Committed to the battles of truth and justice, Martin Luther King Jr. made the ultimate sacrifice. A champion for equal rights, he gave his life to the cause.
In a recent interview, Martin King III recalled a conversation he had with civil rights activist Hosea Williams, who explained how Dr. King could make such an extraordinary commitment to the movement.
"He said, 'I loved this man. He did something I just totally admire. He conquered the love of wealth, and the fear of death,'" King said.
Martin King said wealth was not something his father strove for.
"He knew you needed money to do the things that he did, but he really didn't care much about money at all, and then he was not afraid to die," King said. "When you're at that level, you're virtually unstoppable."

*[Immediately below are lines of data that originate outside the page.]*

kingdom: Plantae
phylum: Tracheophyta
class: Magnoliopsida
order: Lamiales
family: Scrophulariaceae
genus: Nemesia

Armed with these qualities, Martin Luther King Jr. pursued a progressive policy agenda.
"He had a vision for our nation and our world, for justice and righteousness and truth," Martin King said. "He advocated for it, and actually executed it many times."
Dr. King and his team of activists were the catalyst behind the voting rights, civil rights acts, and fair housing legislation. It's a legacy the King family has protected for 40-years - a tradition of activism King's daughter Bernice wants to sustain through young people.
"When we talk about sustaining something, it's important that those who are younger understand the history, and understand the sacrifice and the contributions not just to understand it but to become a participant," she said.
To awaken what Bernice calls the greatness in the next generation, she created a scholarship at Spellman College in Atlanta called 'Be A King.'
"Because when you think of Kings they have kingdoms, something they are responsible for they assure that people are taken care of," she said.
The scholarship is in honor of her mother Coretta Scott King, who plays a significant role in the King legacy. After all, she led the labor march through Memphis on behalf of striking sanitation workers just four days after her husband was killed. She created the King Center for Nonviolent Social Change in Atlanta, and instilled in her children a sense of activism.
"We read it with dad and we learned about dad, and had dad's example," Bernice King said. "It was mother who instilled that in us."
Soon there will be another King striving to win a victory on humanity's behalf. Martin King said he and wife Andrea will name their daughter Yolanda, in honor of his sister, who died in 2007.
Yolanda would have been Martin Luther King, Jr.'s first grandchild, and her father is hopeful his daughter will embrace the responsibility of her birthright.
"It's my hope that we will raise her in such a way that she will have the commitment," Martin said.